The molecular mechanism of ligand unbinding from the human telomeric G-quadruplex by steered molecular dynamics and umbrella sampling simulations.

G-quadruplexes are attractive drug targets in cancer therapy. Understanding the mechanisms of the binding-unbinding processes involving biomolecules and molecular recognition is essential for designing new drugs of G-quadruplexes. We performed steered molecular dynamics and umbrella sampling simulations to investigate the molecular mechanism and kinetics of ligand unbinding processes of the basket, propeller and hybrid G-quadruplex structures. Our studies of the ligand charge effect showed that Coulomb interaction plays a significant role in stabilizing the G-quadruplex structure in the unbinding process.
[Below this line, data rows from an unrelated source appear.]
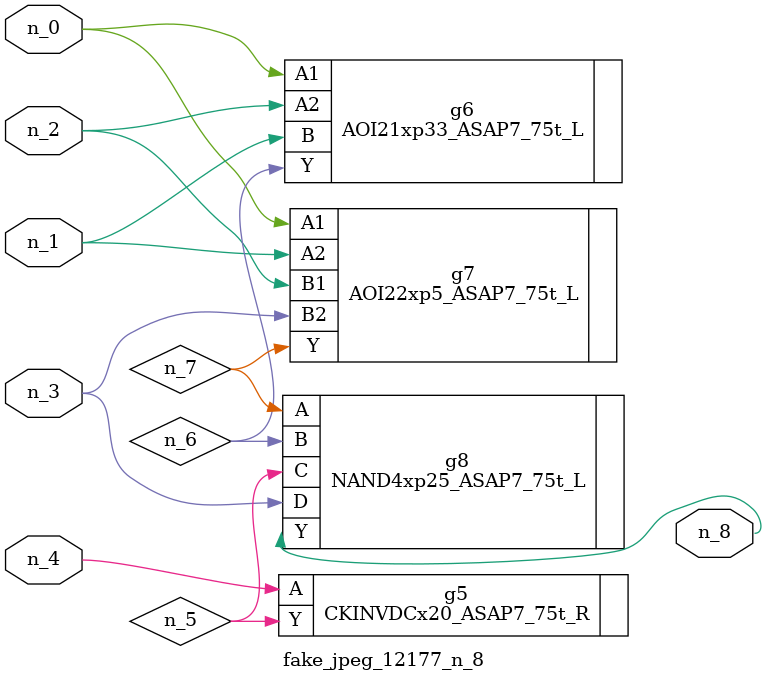
<source format=v>
module fake_jpeg_12177_n_8 (n_3, n_2, n_1, n_0, n_4, n_8);

input n_3;
input n_2;
input n_1;
input n_0;
input n_4;

output n_8;

wire n_6;
wire n_5;
wire n_7;

CKINVDCx20_ASAP7_75t_R g5 ( 
.A(n_4),
.Y(n_5)
);

AOI21xp33_ASAP7_75t_L g6 ( 
.A1(n_0),
.A2(n_2),
.B(n_1),
.Y(n_6)
);

AOI22xp5_ASAP7_75t_L g7 ( 
.A1(n_0),
.A2(n_1),
.B1(n_2),
.B2(n_3),
.Y(n_7)
);

NAND4xp25_ASAP7_75t_L g8 ( 
.A(n_7),
.B(n_6),
.C(n_5),
.D(n_3),
.Y(n_8)
);


endmodule
</source>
The free energy profiles were carried out and the free energy changes associated with the unbinding process were computed quantitatively, whereas these results could help to identify accessible binding sites and transient interactions. The dynamics of the hydration shell water molecules around the G-quadruplex exhibits an abnormal Brownian motion, and the thickness and free energy of the hydration shell were estimated. A two-step relaxation scheme was theoretically developed to describe the kinetic reaction of BMVC and G-quadruplex interactions. Our computed results fall in a reasonable range of experimental data. The present investigation could be helpful in the structure-based drug design.